June 23, 2020: A majority of minor leagues would have staged their all-star games at the season’s midpoint.

June 25, 2020: As MLB asks its 30 clubs about preferred minor league affiliations for 2021, many minor league teams realize that their solvency is threatened, because without a season they would not have the cash on hand to make full refunds on 2020 tickets and sponsorships.

June 30, 2020: The minor league season is officially canceled.

July 12, 2020: Date of the canceled Futures Game at Dodger Stadium.

Aug. 3, 2020: With less than two months to go before the PBA’s expiration, Minor League Baseball disbanded its negotiating team and replaced it with a group seen as more closely aligned with MiLB president and CEO Pat O’Conner. The original negotiating committee was composed of a number of minor league owners and was appointed by O’Conner and served at his direction.

Aug. 5, 2020: The new Minor League Baseball negotiating team submits a proposal that calls for the preservation of an independent MiLB along with a slimmed-down office in St. Petersburg, Fla. The proposal is viewed by MLB as a step backward from progress previously made.

Aug. 12, 2020: The Minor League Baseball board of trustees installs a third negotiating team in 10 days. This team includes many of the same members of the team disbanded earlier in August, sending a clear message to MiLB president Pat O’Conner that the trustees were comfortable with the direction of negotiations under the original negotiating team. The new negotiating team is sent to O’Conner for his approval.

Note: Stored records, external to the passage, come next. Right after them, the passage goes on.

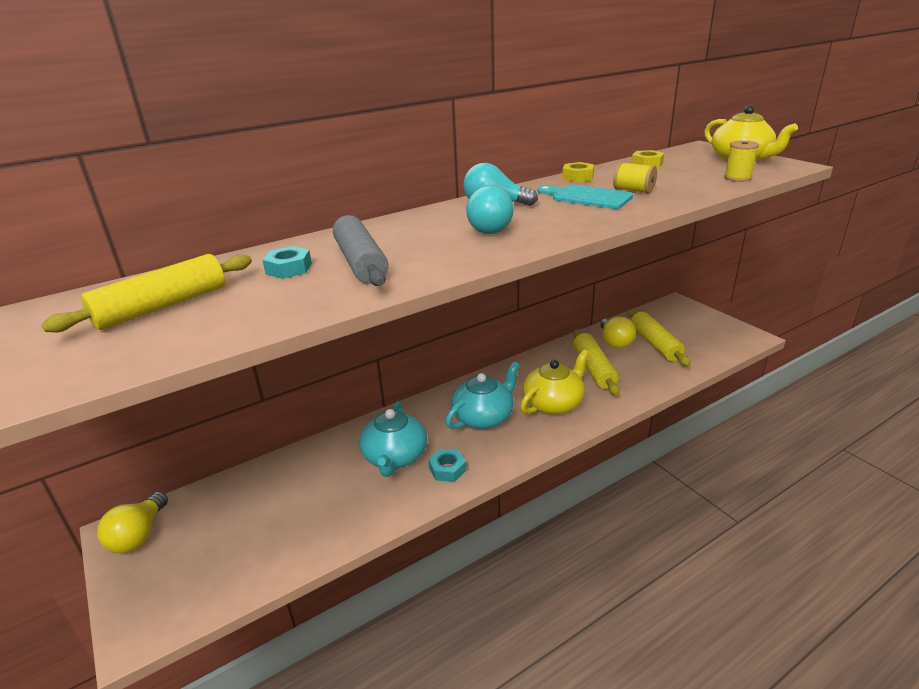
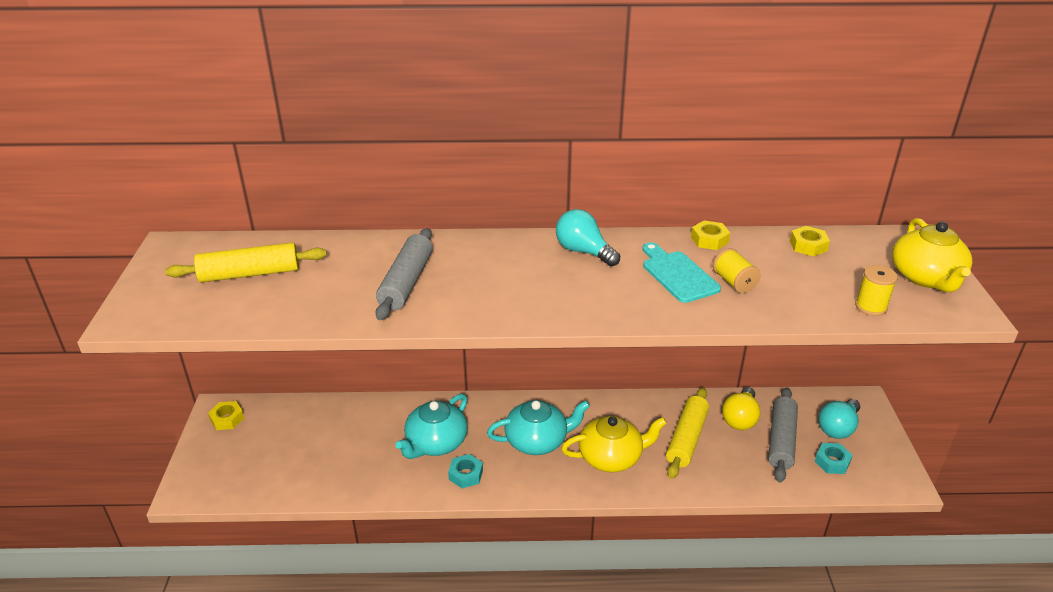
camera: 30 degrees right, 5 degrees up
yellow light bulb [97,492,168,553] -> yellow nut [208,401,244,430]
turquoise nut [262,246,312,279] -> turquoise nut moved to [815,443,853,474]
turquoise light bulb [466,186,514,234] -> turquoise light bulb moved to [819,399,860,439]
yellow rolling pin [628,309,691,367] -> grey rolling pin [768,387,798,483]

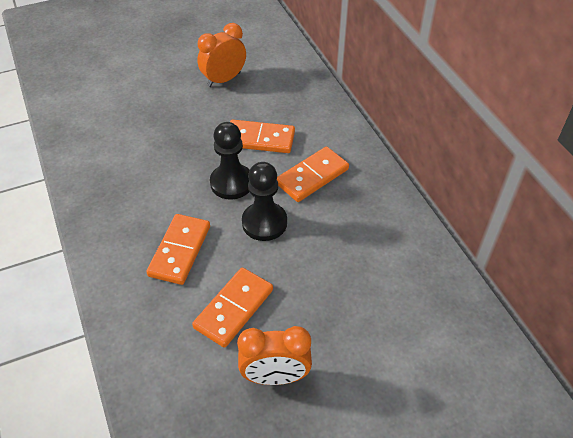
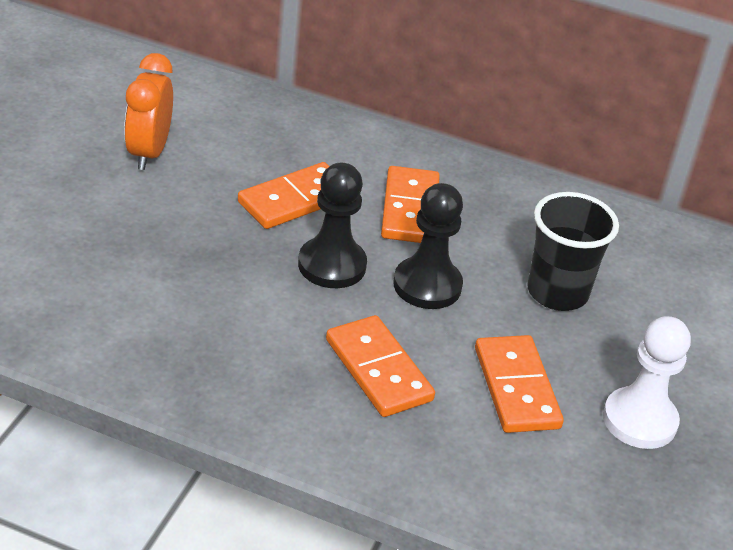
camera: 50 degrees left, 10 degrees down
orange clock [237,326,312,385] -> white pawn [603,316,691,449]
none -> black cup [527,192,619,311]

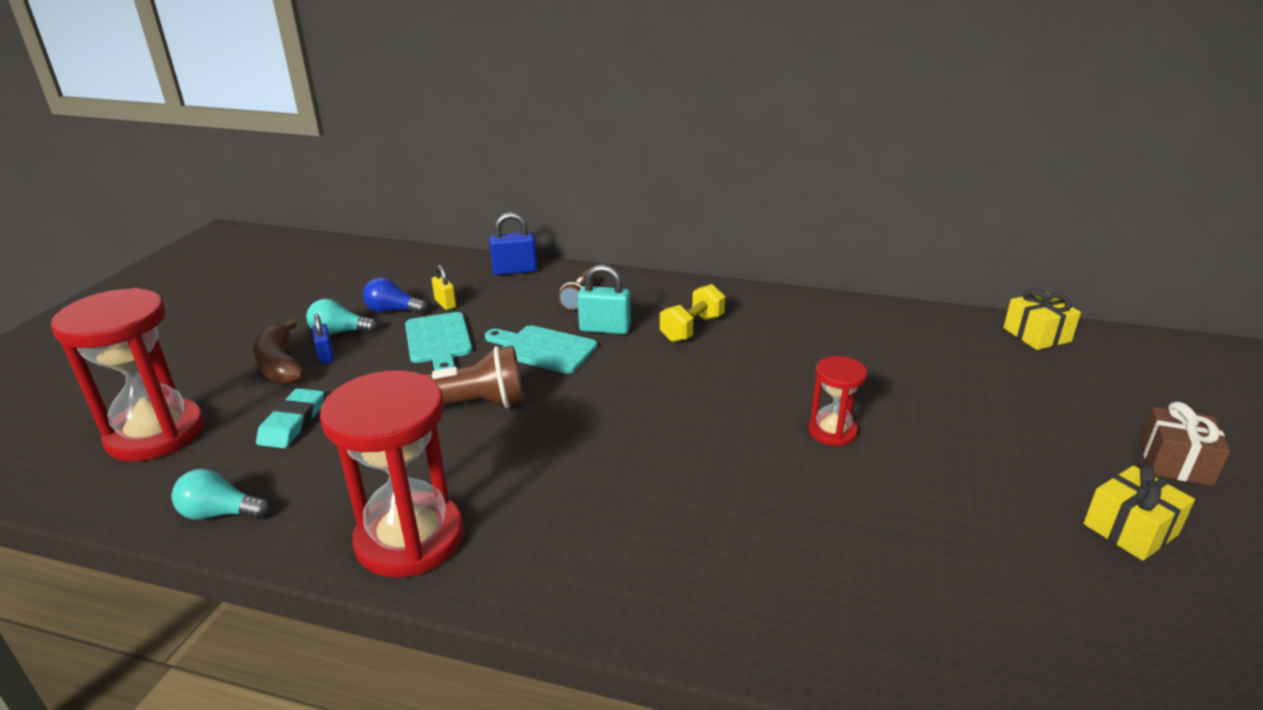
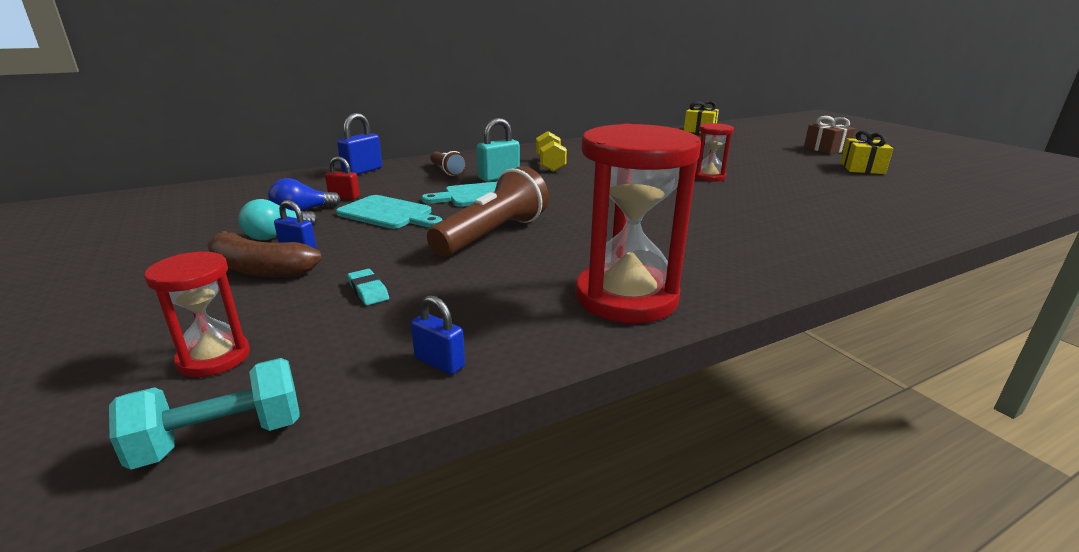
camera: 45 degrees left, 5 degrees down
red hourglass [51,288,204,462] -> red hourglass [144,252,250,377], size x0.52
turquoise light bulb [172,469,270,520] -> blue padlock [411,295,465,375]
turquoise eraser [256,388,324,448] -> turquoise eraser [347,269,389,305], size x0.64
yellow padlock [432,265,456,310] -> red padlock [325,156,360,200]
none -> turquoise dumbbell [109,358,300,470]

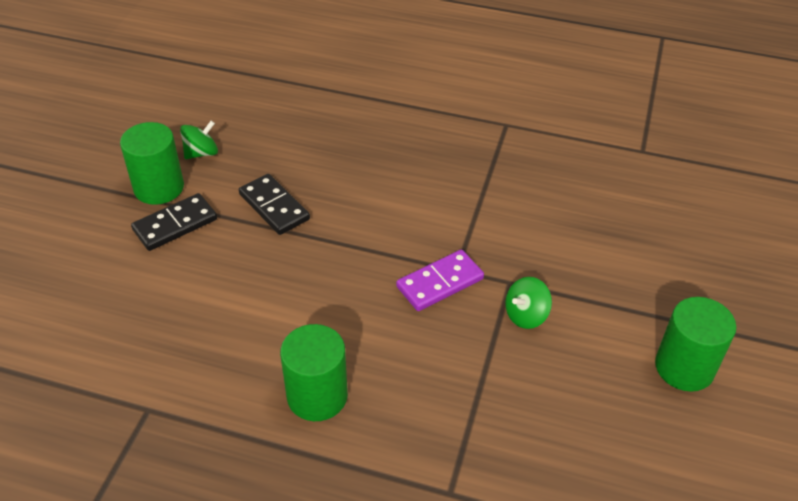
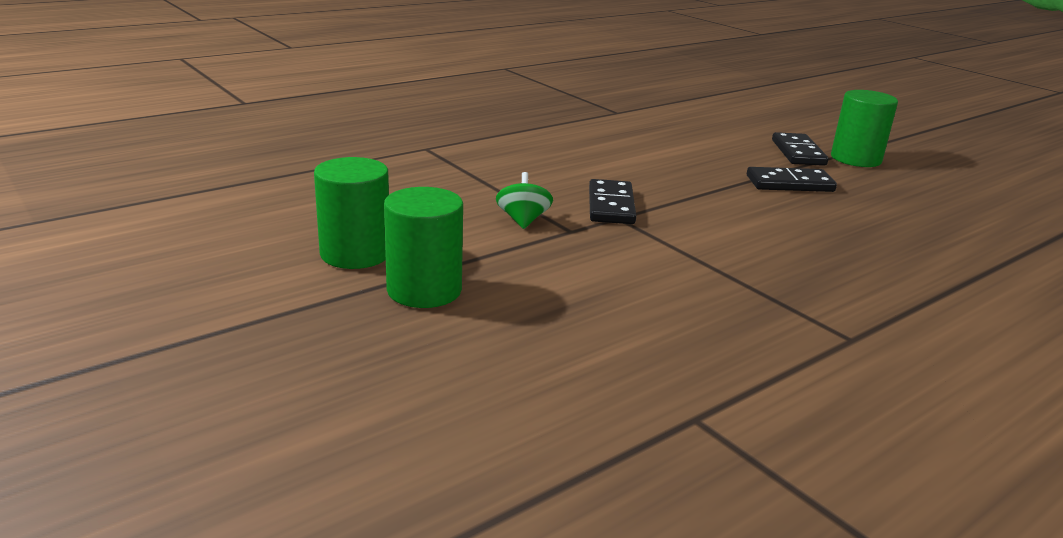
camera: 125 degrees right, 20 degrees down
green spinning top [180,121,218,159] -> none
green cylinder [280,324,348,421] -> green cylinder moved to [384,187,463,308]
purple domino [396,249,484,311] -> black domino [589,179,636,224]

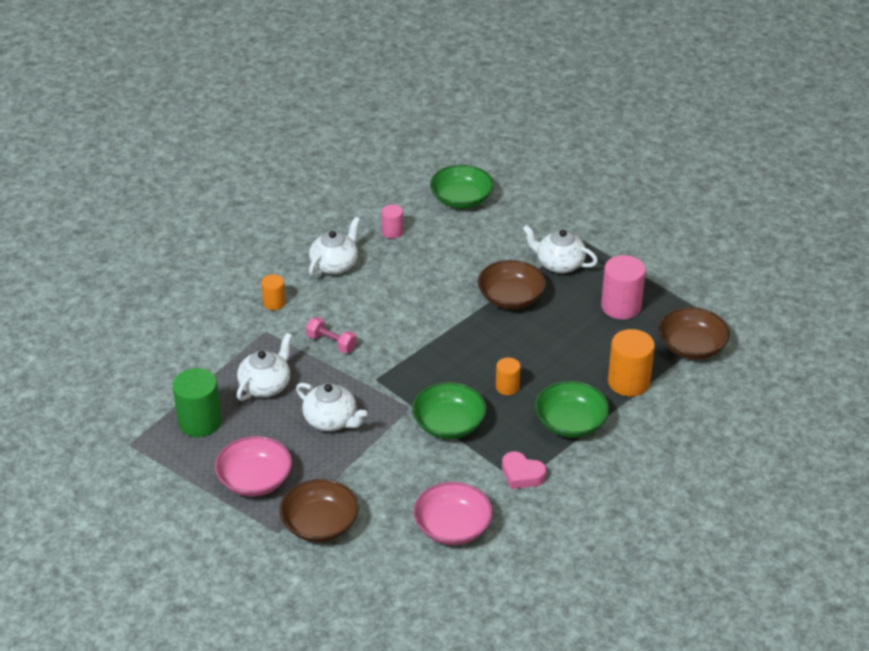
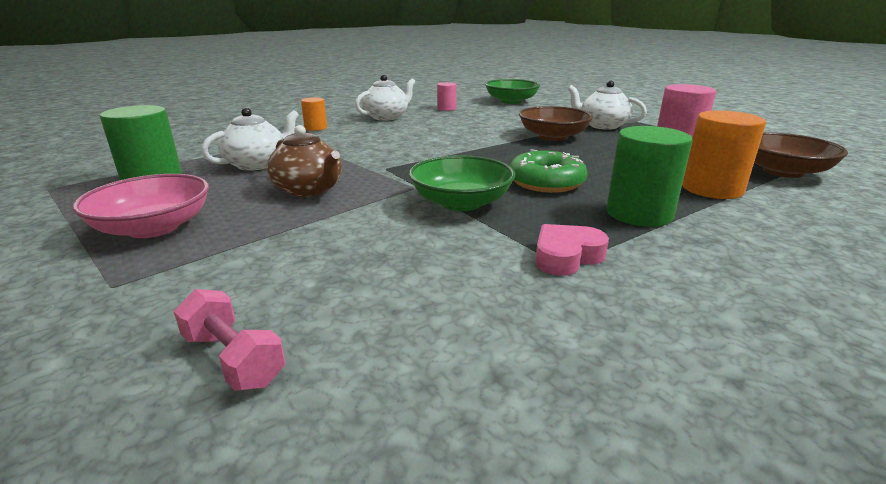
camera: 10 degrees right, 15 degrees down
brown bowl [279,479,359,542] -> none
white teapot [296,383,367,431] -> brown teapot [267,125,342,197]
pink dumbbell [306,317,357,353] -> pink dumbbell moved to [174,289,286,391]
pink bowl [413,482,493,545] -> none
orange cylinder [496,358,520,395] -> green donut [509,149,588,193]
pink heart [502,451,547,489] -> pink heart turned 105 degrees clockwise [535,224,609,276]
green bowl [535,381,609,438] -> green cylinder [606,126,693,227]

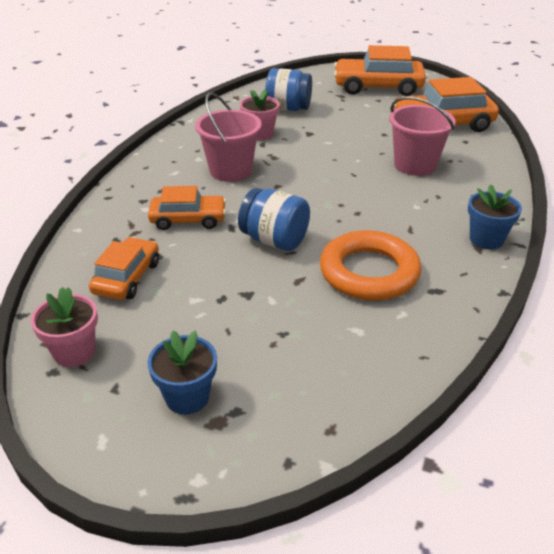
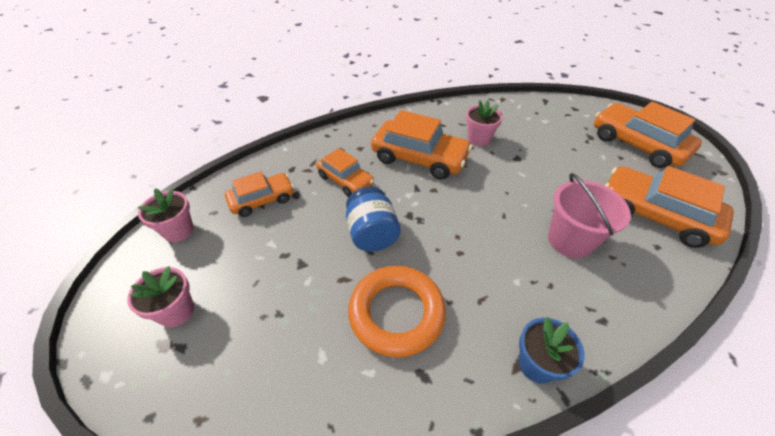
camera: 45 degrees right, 10 degrees up
blue flower pot [148,331,217,415] -> pink flower pot [127,266,194,327]
pink bucket [195,92,262,182] -> orange car [371,110,472,180]
blue jar [265,68,312,111] -> none

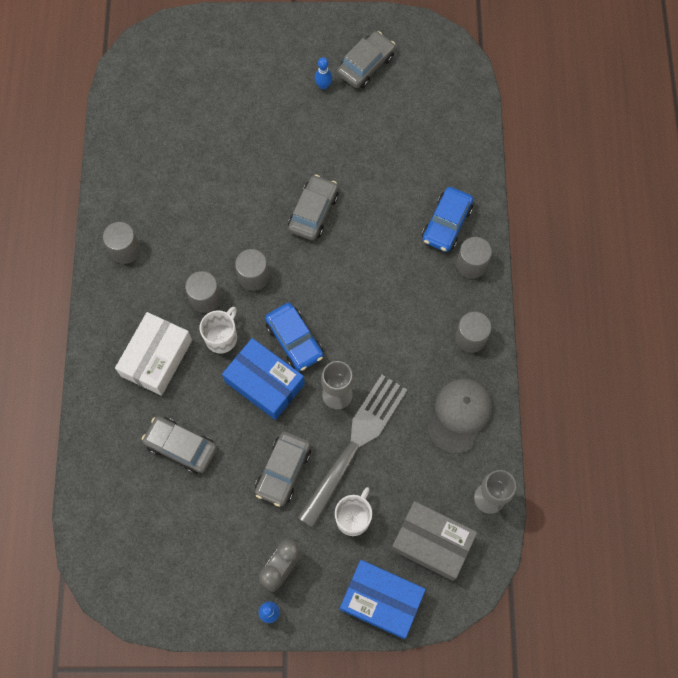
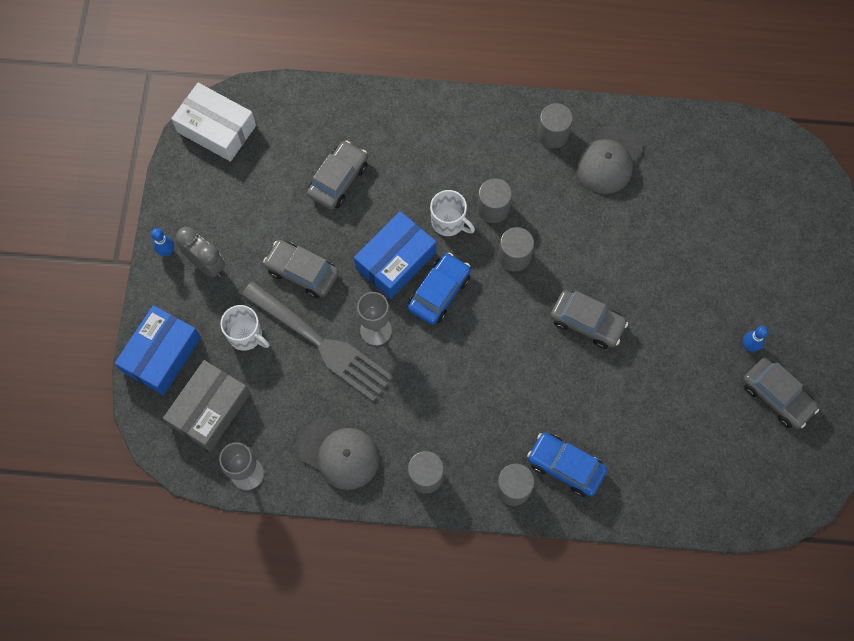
camera: 95 degrees right, 0 degrees up
white box [115,312,192,396] -> white box moved to [171,83,256,162]
blue car [265,303,323,371] -> blue car turned 150 degrees clockwise [408,253,471,325]
none -> grey cap [576,125,643,194]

Aug. 28, 2020: The approximate date at which Arizona Fall League rosters are traditionally announced. Without a plan in place, an AFL season appears unlikely.

Sept. 7, 2020: Labor Day traditionally signals the end of the minor league season.

Sept. 8, 2020: Pat O'Conner retires, signaling the likely end of the minors' independence.

Sept. 30, 2020: The PBA governing the working conditions between the major and minor leagues expires. Without a new deal, the working agreement between MLB and the minor leagues ends on this date. Read more...

Oct. 7, 2020: MLB makes a somewhat surprising move, hiring Peter Freund to assist in transitioning Minor League Baseball's offices to New York.